Offered by Father Matthew Dallman, Obl.S.B., for the Parish of Tazewell County on the Fifth Sunday after Trinity (Sixth Sunday after Pentecost), 2018.
Attention to language is often something that people gently ridicule in others. When a person is regarded as paying too close attention to words and their meaning, they are said to be “splitting hairs.” Or such examination is dismissed with “oh, that’s just being semantic,” meaning, it is not necessary to pay such close attention to words: the meaning is about the same either way. Six, or one half dozen of the other, is an axiom we often hear. A person claiming “I did not yell at you, instead I spoke firmly with my voice raised,” might be demonstrating this. To which the other person might respond: yes, and that’s splitting hairs, because you should not have done that. So sometimes, we use a strategy of being very attentive to language, perhaps overly so, as a way to protect or defend ourselves against the accusations of others, or to hide from our behavior we know was inappropriate.

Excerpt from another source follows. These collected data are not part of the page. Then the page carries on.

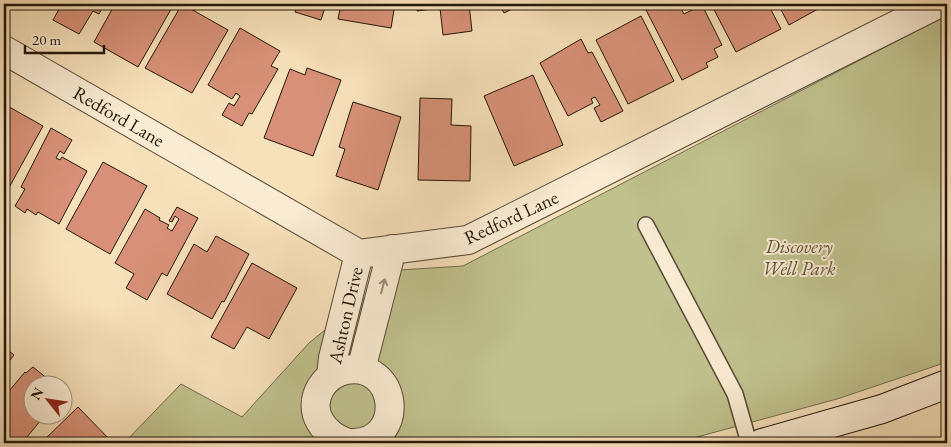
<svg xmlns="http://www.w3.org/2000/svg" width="951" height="447" font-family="'EB Garamond',serif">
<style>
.green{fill:#c0c28e;stroke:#726c4c}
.building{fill:#d89178;stroke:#241609}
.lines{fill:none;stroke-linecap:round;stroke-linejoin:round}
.lane-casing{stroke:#594936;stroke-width:18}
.street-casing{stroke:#594936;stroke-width:30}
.secondary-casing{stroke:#241609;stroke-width:30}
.lane{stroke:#faecd3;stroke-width:15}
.street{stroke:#faecd3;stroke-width:28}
.secondary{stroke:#faecd3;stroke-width:28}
.oneway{stroke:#9a8c78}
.labels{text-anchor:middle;stroke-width:4;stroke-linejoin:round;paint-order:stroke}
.street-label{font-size:19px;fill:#241609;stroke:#faecd3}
.park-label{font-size:19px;font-style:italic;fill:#5b5238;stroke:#faecd3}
</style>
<rect width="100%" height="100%" fill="#f7e1bb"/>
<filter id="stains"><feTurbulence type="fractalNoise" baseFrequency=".004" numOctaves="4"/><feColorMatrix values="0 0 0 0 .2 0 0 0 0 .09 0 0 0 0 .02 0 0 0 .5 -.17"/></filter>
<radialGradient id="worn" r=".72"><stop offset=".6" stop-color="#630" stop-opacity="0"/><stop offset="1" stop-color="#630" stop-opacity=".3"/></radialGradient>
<path class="green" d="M 947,15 L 947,362 L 837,399 L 675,443 L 124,443 L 181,384 L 242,417 L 309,343 L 399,270 L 463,266 Z"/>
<path class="building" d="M 62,4 L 105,4 L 99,14 L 93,11 L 79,34 L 53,20 Z
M 115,4 L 174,4 L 138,67 L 94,42 Z
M 182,4 L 228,30 L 192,93 L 145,68 Z
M 298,4 L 326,4 L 321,20 L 295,12 Z
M 341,4 L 395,4 L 391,28 L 338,19 Z
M 417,4 L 469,4 L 472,31 L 443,35 L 440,8 L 417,11 Z
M 499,4 L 522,4 L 504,13 Z
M 648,4 L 673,4 L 675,7 L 679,5 L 684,14 L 702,5 L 722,45 L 714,49 L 718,57 L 706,63 L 708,67 L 682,80 L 644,6 Z
M 711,4 L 768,4 L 781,29 L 736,52 Z
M 778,4 L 827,4 L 789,25 Z
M 641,16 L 674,81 L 628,104 L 596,40 Z
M 240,28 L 280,51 L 271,66 L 278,69 L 252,114 L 249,113 L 242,126 L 222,115 L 229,103 L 234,106 L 240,96 L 236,93 L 232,99 L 208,85 Z
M 581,39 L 588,53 L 592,52 L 623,111 L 601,122 L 594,108 L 600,105 L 595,97 L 591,99 L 593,103 L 568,116 L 540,63 Z
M 307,68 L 341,80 L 313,156 L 264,138 L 290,69 L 305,75 Z
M 533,75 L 563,145 L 514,166 L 484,96 Z
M 420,98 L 452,99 L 451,125 L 471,126 L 470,181 L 418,180 Z
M 353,102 L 401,117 L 378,190 L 336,176 L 345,149 L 339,147 Z
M 4,104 L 43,126 L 6,193 L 4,192 Z
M 51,128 L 72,140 L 64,154 L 60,151 L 56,158 L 60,160 L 62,157 L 87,171 L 59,224 L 38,212 L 36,215 L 27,209 L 25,213 L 15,206 L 25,189 L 21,187 Z
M 103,162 L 147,186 L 110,254 L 66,229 Z
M 177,207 L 198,218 L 167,276 L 162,273 L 147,300 L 126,288 L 134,274 L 115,263 L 145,209 L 160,218 L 159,220 L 169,225 L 167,228 L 172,231 L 179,219 L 175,216 L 172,222 L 169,221 Z
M 216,236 L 249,254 L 224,302 L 222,301 L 212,319 L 167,294 L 194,244 L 207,252 Z
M 252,263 L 297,288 L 269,339 L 247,327 L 234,349 L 211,337 Z
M 4,347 L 14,355 L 4,368 Z
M 33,367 L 54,384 L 32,384 L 32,414 L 46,414 L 22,443 L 4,443 L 4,397 L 25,372 L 26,373 Z
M 78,407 L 113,443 L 41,443 Z"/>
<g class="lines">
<g class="lane-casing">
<path id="lane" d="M 646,225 L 735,394 L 749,443"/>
</g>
<g class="street-casing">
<path id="street" d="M 4,50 L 359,254 L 468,240 L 938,4
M 363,370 L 363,362 L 392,249
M 331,376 L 333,358 L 359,254
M 348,443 C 324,435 306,412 321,387 C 327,378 336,372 346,370 C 398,361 407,441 354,443"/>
</g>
<g class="secondary-casing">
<path id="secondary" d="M 762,443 L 882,409 L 947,384"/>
</g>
<use href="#lane" class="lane"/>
<use href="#street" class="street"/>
<use href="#secondary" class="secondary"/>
</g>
<defs><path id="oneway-shaft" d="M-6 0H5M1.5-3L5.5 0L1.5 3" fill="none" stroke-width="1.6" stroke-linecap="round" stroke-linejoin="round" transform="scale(1.25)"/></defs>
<use class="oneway" href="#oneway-shaft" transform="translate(383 286) rotate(-75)"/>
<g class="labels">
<g class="street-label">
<text transform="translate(119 116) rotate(30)" y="7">Redford Lane</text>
<text transform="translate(511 217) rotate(-25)" y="7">Redford Lane</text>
<text transform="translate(345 315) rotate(-77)" y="7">Ashton Drive</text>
</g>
<g class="park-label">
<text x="799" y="253">Discovery<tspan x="799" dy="22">Well Park</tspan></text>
</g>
</g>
<rect width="951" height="447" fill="none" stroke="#f7e1bb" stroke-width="20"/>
<rect x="5" y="5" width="941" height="437" fill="none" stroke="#241609" stroke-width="2.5"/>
<rect x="10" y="10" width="931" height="427" fill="none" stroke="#241609"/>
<g transform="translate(48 400) rotate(300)"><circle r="24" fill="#faecd3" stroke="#a49682"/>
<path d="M0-4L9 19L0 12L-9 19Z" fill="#8f2418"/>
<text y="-8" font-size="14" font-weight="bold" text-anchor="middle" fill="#241609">N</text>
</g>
<path d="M25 45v8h79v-8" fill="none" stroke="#241609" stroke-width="2.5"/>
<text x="32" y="45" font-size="15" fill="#241609" stroke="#faecd3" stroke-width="4" paint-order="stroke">20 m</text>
<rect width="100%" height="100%" filter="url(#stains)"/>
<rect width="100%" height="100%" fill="url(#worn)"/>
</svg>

Attention to language with respect to the Sacred Scriptures, on the other hand, is constantly demanded. This is why the Collect for the Sunday before Christ the King Sunday at the end of each liturgical year has taken a special place in Anglican spirituality: “Grant us so to hear the Sacred Scriptures, read, mark, learn, and inwardly digest them.” To read and to mark, to learn and inwardly digest, means to be attentive to the words of a passage, even just one word—attentive through prayer, through silence that allows us to hear how the words echo in our mind, echo in our memories, echo in our soul.
The perfect example of the importance of attention to language is the Eucharist. Of the bread and wine, Jesus said “Take, eat,” and “Take, drink,”—“Do this for the remembrance of me.” The word “remembrance” might lead us to understand this moment as a mere recollection of the past, and the bread and wine are symbols of that. But closer attention to the word “remembrance” in the original Greek reveals something else entirely. “Remembrance” is a translation of the word “anamnesis,” which means “actually making present again.” So Jesus did not say, “Eat and drink as a symbol of me that you recollect.” Rather he commanded us to “Eat and drink for the actually-making-present-of-me-again.” The doctrine of the Real Presence of Christ in the Eucharist is been developed through close attention to the actual word Jesus used.
In Saint Mark’s account of the transformation of the synagogue leader’s daughter, close attention to language opens up this teaching dramatically. Jairus, the leader, had come to Jesus and said, “My little daughter is at the point of death.” To him, Jesus says, “Do not fear, only believe.” In part Jesus said this because Jewish beliefs at the time maintained that bodies at the time of death rendered anyone who touched it ritually unclean and therefore shunned from the worshiping community. For Jesus to say, “Do not fear, only believe,” restores the dying daughter to the loving hands of God. Words matter, because prayer matters.
Even more so is it important to pay close attention to the healing words of Jesus to the daughter: “Little girl, I say to you, arise.” The signal to do so is the Aramaic used by Saint Mark: “Tal?itha cu?mi.” The word here for “rise” or “arise” is the same word Mark uses to describe the healing of Peter’s mother-in-law in chapter 1, the healing of the paralytic in chapter 2, and the resurrection of Jesus in chapter 16. Mark wants to teach us a crucial theological point. Healing is intimately tied to Resurrection. Put the other way round, the Resurrection of Jesus heals us. And because we experience the Resurrection primarily through the Eucharist, Jesus gave us the Eucharist to heal us.
And furthermore, because when Peter’s mother-in-law was healed, she is described by Saint Mark as immediately ministering—literally the word for being a Deacon—Jesus’s Resurrection, being experienced through the healing of the Eucharist, is tied directly to Mission, of being a minister that serves the poor around us.
“The poor will never cease out of the land,” we hear from Deuteronomy. “Therefore I command you, You shall open wide your hand to your brother, to the needy and to the poor, in the land.” The poor around us here in Tazewell County are primarily suffering from a poverty of being lonely. But God is calling us to serve the lonely in Tazewell County. God is calling us to imitate Jesus, who did not avoid but rather sought out the lonely, and gave them His healing presence. And Jesus died on the Cross so that we might be filled with His Body and Blood, that we can bring His healing presence to lonely people around us. Indeed, that by the grace of God acting through us, they too might arise.